Après l’Intermezzo du Dernier jour d’un condamné composé par son frère David Alagnaen 2007, notre ténor national attaque l’air de bravoure du Condamné avec vaillance et intériorité. Le texte de Victor Hugo est exacerbé et magnifié par cette musique de style postromantique. Enfin, pour conclure, le duo final de l’Acte IV de Carmen est un must, parfaitement interprété, qui déclenche un tonnerre d’applaudissements bien mérités.
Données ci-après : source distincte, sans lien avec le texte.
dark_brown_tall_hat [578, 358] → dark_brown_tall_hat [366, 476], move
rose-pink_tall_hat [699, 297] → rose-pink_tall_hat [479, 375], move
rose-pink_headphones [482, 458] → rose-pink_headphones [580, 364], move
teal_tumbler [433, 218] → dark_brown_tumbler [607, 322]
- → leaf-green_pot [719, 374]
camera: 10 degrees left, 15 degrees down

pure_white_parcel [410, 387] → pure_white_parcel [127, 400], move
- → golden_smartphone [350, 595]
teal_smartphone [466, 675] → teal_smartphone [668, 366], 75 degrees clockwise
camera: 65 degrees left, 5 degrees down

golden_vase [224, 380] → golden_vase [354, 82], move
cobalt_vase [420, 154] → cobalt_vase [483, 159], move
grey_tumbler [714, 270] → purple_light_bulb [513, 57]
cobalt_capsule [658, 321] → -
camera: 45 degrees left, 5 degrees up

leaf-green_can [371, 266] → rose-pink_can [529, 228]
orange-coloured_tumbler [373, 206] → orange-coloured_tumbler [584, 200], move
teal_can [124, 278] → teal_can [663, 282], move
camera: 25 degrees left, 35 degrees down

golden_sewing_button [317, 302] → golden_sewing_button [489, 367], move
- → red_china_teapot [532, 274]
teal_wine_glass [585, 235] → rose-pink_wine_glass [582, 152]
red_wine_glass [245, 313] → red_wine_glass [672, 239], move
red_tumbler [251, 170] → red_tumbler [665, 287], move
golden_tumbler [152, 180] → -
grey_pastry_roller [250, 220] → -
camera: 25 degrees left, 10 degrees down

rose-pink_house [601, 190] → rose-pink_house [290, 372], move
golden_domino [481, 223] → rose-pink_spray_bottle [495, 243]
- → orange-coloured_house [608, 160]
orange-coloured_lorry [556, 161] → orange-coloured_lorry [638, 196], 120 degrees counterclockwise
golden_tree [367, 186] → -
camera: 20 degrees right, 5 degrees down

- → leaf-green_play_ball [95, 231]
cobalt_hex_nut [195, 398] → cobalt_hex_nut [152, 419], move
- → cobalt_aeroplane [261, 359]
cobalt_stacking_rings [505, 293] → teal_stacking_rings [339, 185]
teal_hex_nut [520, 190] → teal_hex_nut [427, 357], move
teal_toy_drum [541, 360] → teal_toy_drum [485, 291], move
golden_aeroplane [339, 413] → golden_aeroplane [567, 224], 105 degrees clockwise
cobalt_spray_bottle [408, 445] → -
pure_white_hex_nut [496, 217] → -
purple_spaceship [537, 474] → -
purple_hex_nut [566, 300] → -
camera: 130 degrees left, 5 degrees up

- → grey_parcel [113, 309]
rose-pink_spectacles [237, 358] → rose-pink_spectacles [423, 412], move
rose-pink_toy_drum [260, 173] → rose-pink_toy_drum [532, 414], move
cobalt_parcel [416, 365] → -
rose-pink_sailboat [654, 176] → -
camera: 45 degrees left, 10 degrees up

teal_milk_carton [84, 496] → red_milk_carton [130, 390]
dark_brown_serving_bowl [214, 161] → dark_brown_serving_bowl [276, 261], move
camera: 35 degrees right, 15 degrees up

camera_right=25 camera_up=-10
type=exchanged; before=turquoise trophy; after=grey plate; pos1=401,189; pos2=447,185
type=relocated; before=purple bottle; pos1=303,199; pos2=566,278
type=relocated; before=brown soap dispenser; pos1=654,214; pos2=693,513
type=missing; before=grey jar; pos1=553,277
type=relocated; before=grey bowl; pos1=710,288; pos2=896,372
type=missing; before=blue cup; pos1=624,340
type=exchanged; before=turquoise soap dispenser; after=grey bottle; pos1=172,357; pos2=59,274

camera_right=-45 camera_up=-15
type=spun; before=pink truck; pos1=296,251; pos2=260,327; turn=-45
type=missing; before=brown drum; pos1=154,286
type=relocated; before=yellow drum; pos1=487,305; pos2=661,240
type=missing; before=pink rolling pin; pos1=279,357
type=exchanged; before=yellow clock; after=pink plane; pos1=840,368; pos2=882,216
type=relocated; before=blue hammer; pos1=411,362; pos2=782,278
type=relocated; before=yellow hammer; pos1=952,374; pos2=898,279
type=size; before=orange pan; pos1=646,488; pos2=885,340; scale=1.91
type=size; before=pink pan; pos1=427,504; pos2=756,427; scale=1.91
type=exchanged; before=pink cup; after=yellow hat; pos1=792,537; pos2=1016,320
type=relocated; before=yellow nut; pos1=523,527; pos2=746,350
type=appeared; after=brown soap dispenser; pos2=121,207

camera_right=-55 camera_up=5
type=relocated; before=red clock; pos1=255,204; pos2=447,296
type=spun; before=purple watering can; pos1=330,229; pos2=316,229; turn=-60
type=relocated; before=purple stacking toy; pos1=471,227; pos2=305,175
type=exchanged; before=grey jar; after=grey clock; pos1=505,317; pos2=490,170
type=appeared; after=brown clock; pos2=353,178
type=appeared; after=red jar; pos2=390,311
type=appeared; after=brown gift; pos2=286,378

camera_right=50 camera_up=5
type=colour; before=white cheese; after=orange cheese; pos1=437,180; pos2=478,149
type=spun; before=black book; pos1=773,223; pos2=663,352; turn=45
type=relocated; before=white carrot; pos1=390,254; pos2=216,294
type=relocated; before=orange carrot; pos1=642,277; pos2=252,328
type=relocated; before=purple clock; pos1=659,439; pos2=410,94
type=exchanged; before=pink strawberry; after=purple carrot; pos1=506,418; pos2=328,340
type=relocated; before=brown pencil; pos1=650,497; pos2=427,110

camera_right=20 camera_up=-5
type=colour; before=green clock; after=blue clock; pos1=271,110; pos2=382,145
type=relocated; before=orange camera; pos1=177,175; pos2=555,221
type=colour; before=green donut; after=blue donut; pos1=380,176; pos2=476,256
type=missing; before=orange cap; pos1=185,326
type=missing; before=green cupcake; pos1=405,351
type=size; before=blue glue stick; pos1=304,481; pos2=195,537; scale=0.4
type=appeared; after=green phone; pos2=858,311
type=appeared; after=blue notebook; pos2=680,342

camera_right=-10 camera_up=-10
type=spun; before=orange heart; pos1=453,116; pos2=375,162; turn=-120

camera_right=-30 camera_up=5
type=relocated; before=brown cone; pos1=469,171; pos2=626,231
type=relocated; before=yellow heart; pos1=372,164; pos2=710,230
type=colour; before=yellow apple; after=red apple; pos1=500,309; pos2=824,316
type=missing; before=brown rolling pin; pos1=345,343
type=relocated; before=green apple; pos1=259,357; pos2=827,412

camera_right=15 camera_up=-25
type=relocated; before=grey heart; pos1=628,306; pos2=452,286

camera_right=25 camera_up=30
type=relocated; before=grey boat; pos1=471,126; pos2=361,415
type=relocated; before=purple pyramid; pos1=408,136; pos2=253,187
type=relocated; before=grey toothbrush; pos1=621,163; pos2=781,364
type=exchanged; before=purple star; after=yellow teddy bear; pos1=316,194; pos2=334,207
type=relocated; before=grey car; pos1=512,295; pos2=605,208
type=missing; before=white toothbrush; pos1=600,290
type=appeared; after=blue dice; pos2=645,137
Pour remercier un public en délire, cinq bis très originaux sont offerts. Tout d’abord, celui de Marina et de Dimitri de Boris Godounov de Moussorgski, suivi d’une chanson ukrainienne égrillarde, chantée par une Irina fort espiègle, puis de Senza nisciuno, le poignant air napolitain d’Ernesto De Curtis, revisité par un torride Roberto, enfin l’inattendu duo de la mule de La Périchole d’Offenbach et, pour ravir un public aux anges, la reprise du duo de Boris.